Note to Healthcare providers. It can create liability if you provide your services in another country while claiming to provide those services in the United States.
This may seem obvious, but apparently it was not so obvious to Dr. Santiago B. Montoya and his son Rodney. Dr. Montoya is going to serve a four year prison sentence.
The Montoyas ran a health clinic in Managua, the capital of Nicaragua. They worked with Florida Health Care Plus, which had 1,000 Miami area expatriate patients enrolled and claimed to provide healthcare services to the patients under Medicare Advantage plans.
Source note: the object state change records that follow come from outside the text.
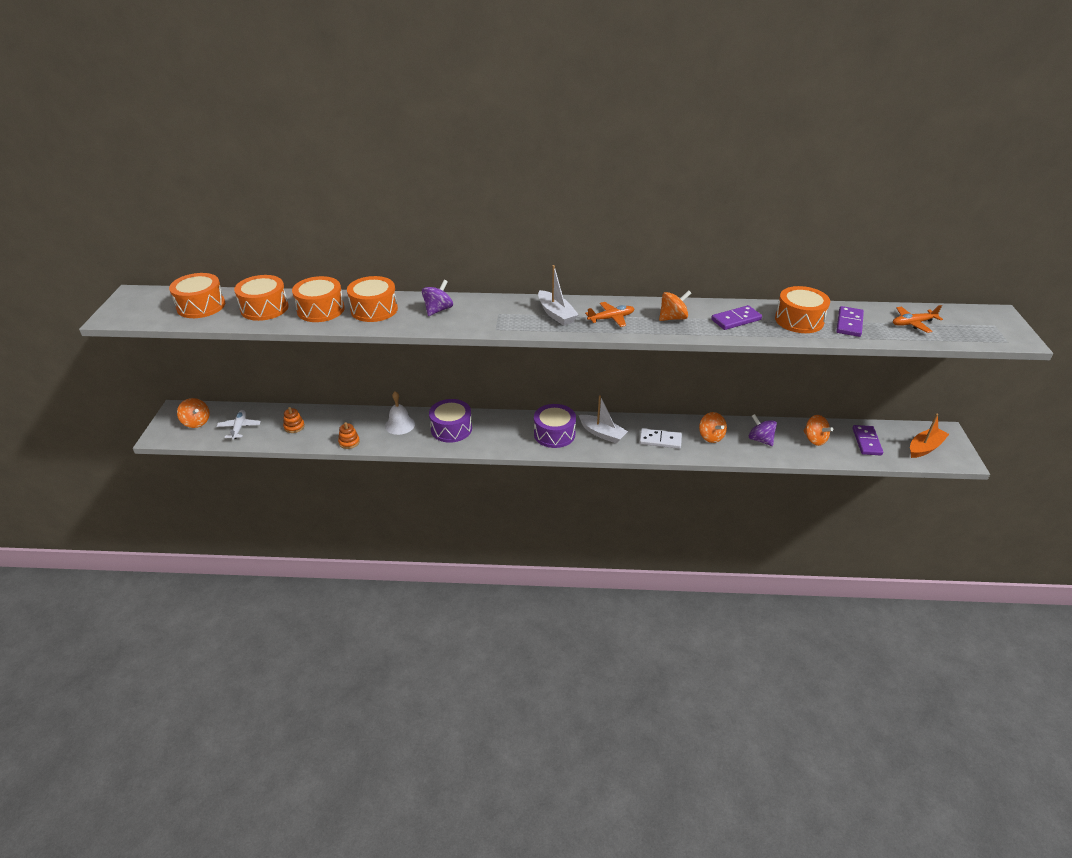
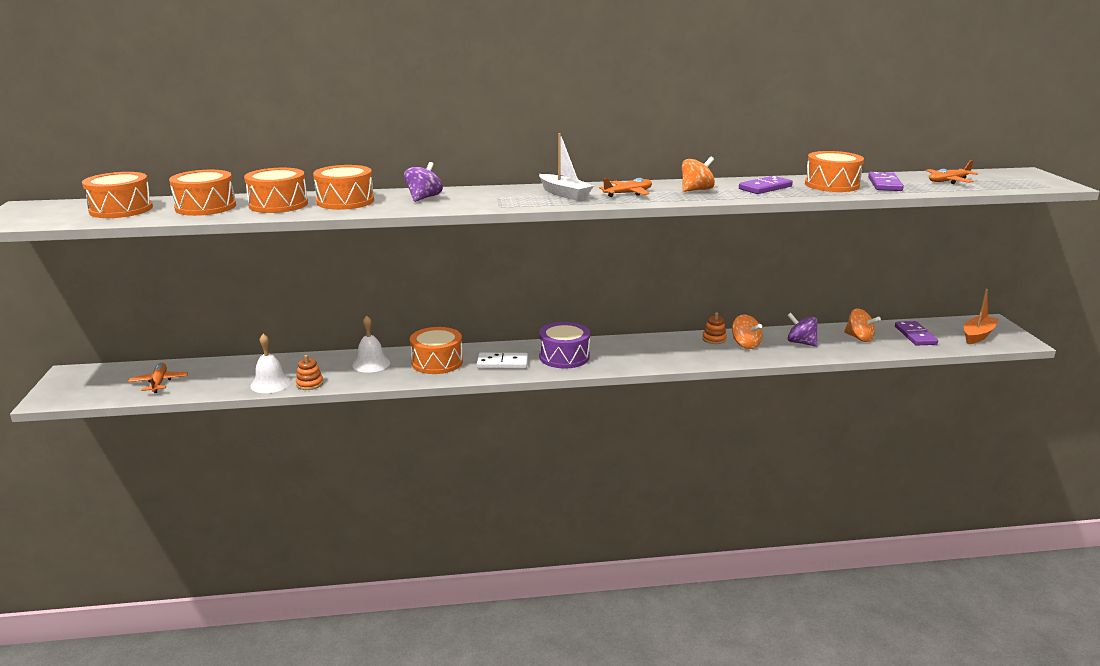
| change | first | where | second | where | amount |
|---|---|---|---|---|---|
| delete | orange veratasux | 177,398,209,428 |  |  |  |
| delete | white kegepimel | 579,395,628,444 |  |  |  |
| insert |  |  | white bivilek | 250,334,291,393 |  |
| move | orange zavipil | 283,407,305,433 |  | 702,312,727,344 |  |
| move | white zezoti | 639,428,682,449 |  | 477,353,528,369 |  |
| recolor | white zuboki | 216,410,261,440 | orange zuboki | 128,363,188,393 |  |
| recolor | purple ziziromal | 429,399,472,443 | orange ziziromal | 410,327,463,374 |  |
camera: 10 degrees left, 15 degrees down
According to the Miami Herald:
The scheme without borders broke Medicare laws because the federal insurance program for the elderly and disabled does not allow coverage of beneficiaries’ claims if they are receiving the services in a foreign country.
DC Whistleblower Lawyer Tony Munter mused, “The Miami Herald Article makes me want to know so much more. I have so many questions, like how did the government learn about this? Is a whistleblower responsible, and if so, did that whistleblower get any kind of reward for shutting down this scam?”
It says something about the state of health care fraud in the U.S. that the Judge felt it necessary to be slightly lenient to the Montoya’s on the theory that at least they actually provided some healthcare, even if that care was in Nicaragua and not in Miami. The scam even extended to include a clinic in the Dominican Republic.
It’s a little unusual for cases involving Medicare fraud to involve prison sentences for the people committing the fraud, but nonetheless, the Department of Justice has the authority to prosecute individuals as criminals.
The Herald Reported that the company funding these operations received about $10.5 million in government payments for illegally treating the beneficiaries in Nicaragua and the Dominican Republic.